[Exercise requirements]
In the article on agent evals below, rewrite the passage that begins at the words "Evals are behavioral" and stops after "reflect production-relevant capabilities.". Change every "selection pressure" in it to "training signal".

AI Product Building AI Agents Architecture

Evals are behavioral pressure vectors, not neutral measurements — poorly chosen evals distort agent development

Each eval shapes agent behavior like a selection pressure; accumulating tests without strategic purpose creates 'an illusion of improving your agent' while distorting development in unproductive directions, and correctness alone misleads because agents that succeed inefficiently create hidden cost

LangChain — How We Build Evals for Deep Agents · Apr 6, 2026 · 11 connections

LangChain’s Deep Agents eval methodology starts from a counterintuitive premise: “More evals ≠ better agents.” Each eval acts as a behavioral pressure vector — it doesn’t just measure the agent, it shapes it. Poorly chosen evals distort development in unproductive directions, creating “an illusion of improving your agent” while the eval suite doesn’t reflect production-relevant capabilities.

Two practical principles emerge. First, correctness alone misleads: an agent that succeeds in 6 steps with 14 seconds of latency produces identical correctness scores to one that succeeds in 4 steps with 8 seconds. Only measuring step ratio, tool call ratio, and latency ratio against “ideal trajectories” reveals the operational difference. Second, taxonomy beats aggregation: grouping evals by what they test (file operations, retrieval, tool use) rather than where they came from creates actionable visibility between the extremes of a single score and overwhelming per-test noise.

[Source data]

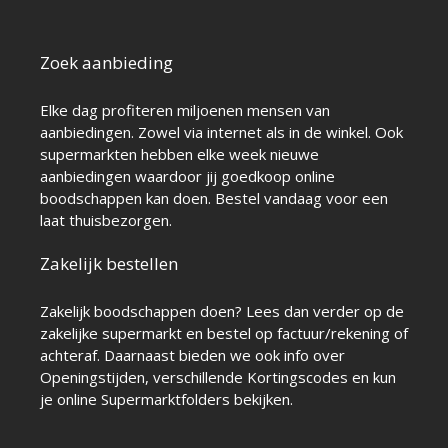
Zoek aanbieding
Elke dag profiteren miljoenen mensen van
aanbiedingen. Zowel via internet als in de winkel. Ook
supermarkten hebben elke week nieuwe
aanbiedingen waardoor jij goedkoop online
boodschappen kan doen. Bestel vandaag voor een
laat thuisbezorgen.
Zakelijk bestellen
Zakelijk boodschappen doen? Lees dan verder op de
zakelijke supermarkt
en bestel op factuur/rekening of
achteraf. Daarnaast bieden we ook info over
Openingstijden
, verschillende
Kortingscodes
en kun
je online
Supermarktfolders
bekijken.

[Expected answer]
Evals are behavioral pressure vectors, not neutral measurements — poorly chosen evals distort agent development

Each eval shapes agent behavior like a training signal; accumulating tests without strategic purpose creates 'an illusion of improving your agent' while distorting development in unproductive directions, and correctness alone misleads because agents that succeed inefficiently create hidden cost

LangChain — How We Build Evals for Deep Agents · Apr 6, 2026 · 11 connections

LangChain’s Deep Agents eval methodology starts from a counterintuitive premise: “More evals ≠ better agents.” Each eval acts as a behavioral pressure vector — it doesn’t just measure the agent, it shapes it. Poorly chosen evals distort development in unproductive directions, creating “an illusion of improving your agent” while the eval suite doesn’t reflect production-relevant capabilities.